It’s the highest rate in more than 40 years – again – and it appears we may still not yet have seen peak inflation.
As a quick refresher, CPI (Consumer Price Index) measures the overall change in consumer prices over time based on a representative basket of goods and services.
I’ve read a lot of commentary today and have seen a lot of spin on the reality of what this 9.1% increase means in real terms.
Most of what I’ve read has been a bad a mix of bad economic theory and bad political finger pointing.
As an example: one economist argued on Twitter that this level of inflation means the amount you owe on your mortgage is now 9.1% less because, in theory, inflation essentially lowers the value of that loan amount.
He then asked why more people aren’t recognizing and celebrating this.
My answer (tongue in cheek): “because inflation is transitory.” By this logic, as inflation lowers, the value of that loan increases. That’s not a cause for celebration.
In another bad take, the White House said inflation is “too high”, but gas prices have “fallen 40 cents since mid-June.” Nice consolation prize.
Follow up bad take, every Republican blames the Administration. It’s a mid-term election year, after all.
And make no mistake… these elections will be weighed by how Americans feel about whether or not their lives are better now than before. All frustrations over issues like Roe v. Wade, gun policy, energy policy, and foreign policy will roll up into how people feel at the pump and the grocery check out line.
Americans do not wait well. Voting on the promise of “change” – even if the word is never clearly defined or realized – seems like the perfect remedy when things aren’t going well.
No matter where you stand politically, this will not be resolved by some sweet whistling politician. There are no quick shortcuts. And, it’s being felt globally.
For the economist talking about your debt being worth less (in theory) the truth is very few people look at the long-term debt. Why? Because you are looking at what it costs TODAY – not 30 years from now – to cover basic expenses AND have some sort of lifestyle where possible.
And, in real terms, the amount you truly owe is NOT reduced. In fact, one might argue it costs more in real terms because you are buying with dollars that have less purchasing power!
And for gas prices going down 40 cents or roughly 8%, great… well, except gas prices rose somewhere around 60% year over year, so are we to celebrate now only paying maybe 50% more than last summer???
“But wages are higher!” Okay – so how’s your 3% or 5% raise holding up?
Here’s a live look at what it costs to live today vs. one year ago:
First, it was Covid. Then, supply chain because of Covid. Oil prices. Greedy corporations. Russia. Now, [insert whatever feels good].

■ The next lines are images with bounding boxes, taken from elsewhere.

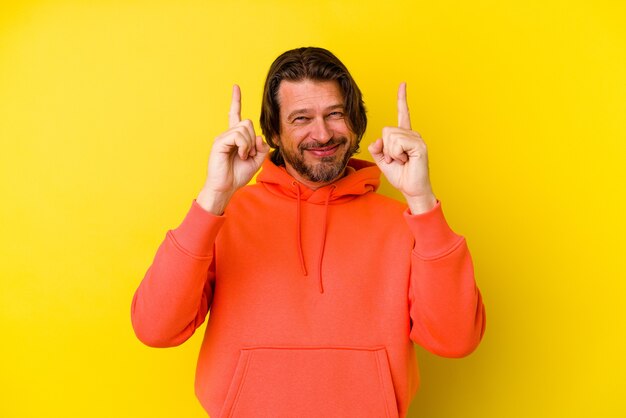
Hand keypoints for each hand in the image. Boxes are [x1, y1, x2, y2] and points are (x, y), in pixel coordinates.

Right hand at [197, 85, 269, 213]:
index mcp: (235, 137)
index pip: (235, 114)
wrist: (225, 187)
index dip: (236, 100)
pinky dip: (244, 146)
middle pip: (248, 122)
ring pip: (244, 129)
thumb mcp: (257, 160)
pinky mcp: (219, 142)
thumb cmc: (238, 175)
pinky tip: (240, 155)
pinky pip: (238, 136)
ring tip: (243, 156)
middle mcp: (227, 134)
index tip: (236, 86)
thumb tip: (259, 137)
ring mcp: (222, 137)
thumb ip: (262, 147)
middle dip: (253, 139)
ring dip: (249, 144)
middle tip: (249, 154)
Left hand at [368, 82, 436, 213]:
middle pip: (386, 130)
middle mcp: (412, 134)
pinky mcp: (419, 145)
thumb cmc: (400, 176)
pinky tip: (406, 160)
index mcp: (404, 136)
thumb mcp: (382, 161)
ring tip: (402, 161)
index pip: (403, 113)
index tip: (403, 84)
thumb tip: (377, 140)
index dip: (401, 99)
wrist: (411, 189)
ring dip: (391, 153)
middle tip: (396, 160)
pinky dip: (396, 155)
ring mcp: (417, 139)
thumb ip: (376, 149)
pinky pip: (397, 143)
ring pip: (391, 137)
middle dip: (385, 149)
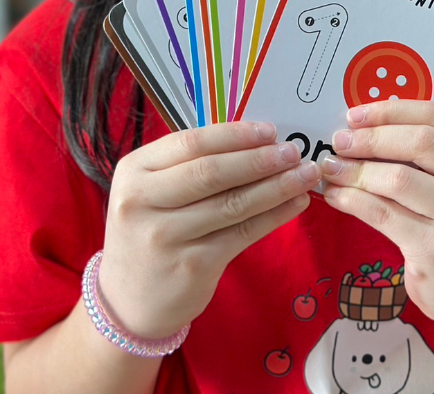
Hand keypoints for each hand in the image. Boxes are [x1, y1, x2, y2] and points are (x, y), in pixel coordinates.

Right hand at [99, 121, 320, 339]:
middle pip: (211, 172)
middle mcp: (143, 202)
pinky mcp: (192, 266)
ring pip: (232, 203)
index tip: (270, 131)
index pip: (191, 143)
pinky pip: (242, 234)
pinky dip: (273, 216)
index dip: (235, 135)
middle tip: (294, 151)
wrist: (128, 302)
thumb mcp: (150, 191)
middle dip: (259, 159)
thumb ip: (188, 165)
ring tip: (305, 174)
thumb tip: (255, 141)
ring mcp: (166, 236)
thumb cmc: (149, 231)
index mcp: (134, 171)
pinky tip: (295, 204)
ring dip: (275, 186)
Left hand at [319, 100, 433, 338]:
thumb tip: (365, 123)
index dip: (390, 111)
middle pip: (420, 141)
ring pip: (399, 178)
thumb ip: (429, 151)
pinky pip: (384, 214)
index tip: (354, 115)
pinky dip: (353, 200)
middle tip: (339, 141)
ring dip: (356, 170)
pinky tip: (335, 196)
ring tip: (332, 168)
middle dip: (372, 137)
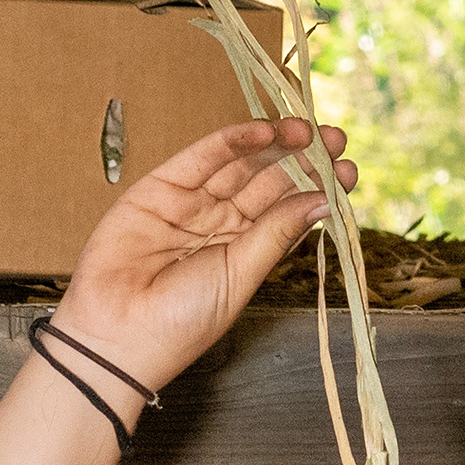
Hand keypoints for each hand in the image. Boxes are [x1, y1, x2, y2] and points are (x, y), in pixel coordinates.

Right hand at [55, 117, 356, 383]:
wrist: (118, 334)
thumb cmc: (180, 322)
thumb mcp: (240, 275)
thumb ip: (276, 233)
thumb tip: (322, 200)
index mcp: (243, 252)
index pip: (286, 210)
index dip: (316, 188)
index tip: (346, 170)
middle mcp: (219, 225)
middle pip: (267, 182)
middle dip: (302, 160)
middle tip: (336, 138)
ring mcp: (190, 204)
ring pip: (239, 165)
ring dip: (274, 145)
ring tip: (309, 130)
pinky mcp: (159, 187)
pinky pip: (202, 157)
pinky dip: (233, 141)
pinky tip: (265, 131)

Is it any coincidence that the federal government made direct payments to individuals totaling $931 billion in 2020 and 2021?
The point I want to make here is these things are more complex than a sound bite.
The Fed will undoubtedly consider another increase, possibly as high as 100bps (1%), which will have a downstream impact on many parts of the economy. It may likely get worse before it gets better. If you run the Fed playbook through the 70s and early 80s, rates had to go drastically high to break persistent inflation.
If that happens again, once inflation comes back down it will indeed to appear to have been transitory after all.
And that is the question no one with a loud microphone seems to be asking right now. Why? Because it has to be spun into what it should mean to you.
But, that spin is not the reality across your dinner table, is it?
Nor in the grocery check out line. How about when you pay for living expenses and have less real dollars left over?
What about the reality of not knowing how long this high inflation will last, or how high it might go before peaking?